In calm tones, she introduced herself and assured the exec he’d done the right thing in calling Stargazer. She would take care of everything. “But the Cheatin’ Hearts are a little bit of a mess, aren’t they? And they’ve been that way for quite a while.” She opened the Cheatin’ Hearts’ portfolio beside her on the passenger seat and glanced at a newspaper account of their lead singer, Quentin Cox, overdosing on cocaine in Thailand last month. “What prompted you to hire Stargazer this morning?” In the middle of the night, more like it.

“Someone called me,” the exec said. “Someone with inside information on the group.”

“Who?” Sarah asked.

“I can’t say,” he said. “This person swore me to secrecy. You can’t even let on to the group that I got a call. All hell will break loose if you do.”

“Okay,” Sarah said, although it was not okay at all.

“This person said Quentin is about to quit the group because Erin left him!”
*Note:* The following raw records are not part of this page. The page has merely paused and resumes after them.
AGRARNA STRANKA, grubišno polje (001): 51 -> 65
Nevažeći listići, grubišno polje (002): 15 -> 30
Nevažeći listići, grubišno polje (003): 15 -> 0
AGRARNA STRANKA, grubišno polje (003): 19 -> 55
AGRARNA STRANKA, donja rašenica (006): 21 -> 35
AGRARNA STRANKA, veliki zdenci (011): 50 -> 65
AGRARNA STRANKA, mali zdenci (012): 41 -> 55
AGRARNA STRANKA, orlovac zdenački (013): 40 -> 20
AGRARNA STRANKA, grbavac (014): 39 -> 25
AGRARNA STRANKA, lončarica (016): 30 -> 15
“Oh,” Sarah said doubtfully, reaching for a printout of the cover of the group’s first CD,
In Poor Taste
. The photo showed the lead singer, Quentin, patting the Daisy Dukes–clad booty of the group’s trashy bleach-blond fiddle player, Erin, while the drummer and the guitar player looked on. “I read in my material that Quentin and Erin have been on-again and off-again romantically since you signed them to your label a couple of years ago.”

“They
have been
,” the exec shrieked, “and we’ve put
up with their shit because it was terrific exposure. Not a week’s gone by that they haven’t been in the celebrity news cycle for breaking up or getting back together. But
now
, Erin has cheated on Quentin with the drummer. She and the drummer claim they’re in love. Quentin is furious. Our source said the band isn’t going to survive this. Sarah, they have an album due in
seven days
! They have a nationally televised concert event in
ten days
, on the Fourth of July! Our source said the situation is desperate, and suggested I call Stargazer to ask for the woman who straightened out Lorelei Vogel for us—”

“Wendy Mann,” Sarah said. “She just went on maternity leave.”

“I know!” the exec exclaimed. “When I called and begged her to help us, she recommended you. She said you’re as good as she is at saving stars’ careers.”

This was a lie. Wendy thrived on challenges and confrontations. Sarah got a thrill from figuring out the psychology of famous, creative people and helping them improve their quality of life, but she didn’t enjoy giving tough love. And she definitely wasn’t good at it.

The exec added, “But my boss told me
you’re
the one who handled Nine Lives.”

At the mention of yet another of Manhattan Music’s acts, a chill coursed through Sarah in the hot car. Only a few days ago, she’d returned to New York after nine months in Rio with rock star Nine Lives. She’d finally pried his album from his emaciated fingers: triumph! And now he was in a Brazilian jail: fail.

The exec went on, “Wendy told me she’s your supervisor, and she’ll direct you in handling the Cheatin’ Hearts. That was good enough for me. Or . . . at least, the next best thing.”

“Thanks.” Sarah took a few more notes from the hysterical executive. After hanging up, she texted Wendy.

You told Manhattan Music you would be giving me directions?

She got Wendy’s reply almost immediately:

No. Well, yes, I TOLD them that, but I’m not giving you directions. I’m on maternity leave. I’m busy glowing.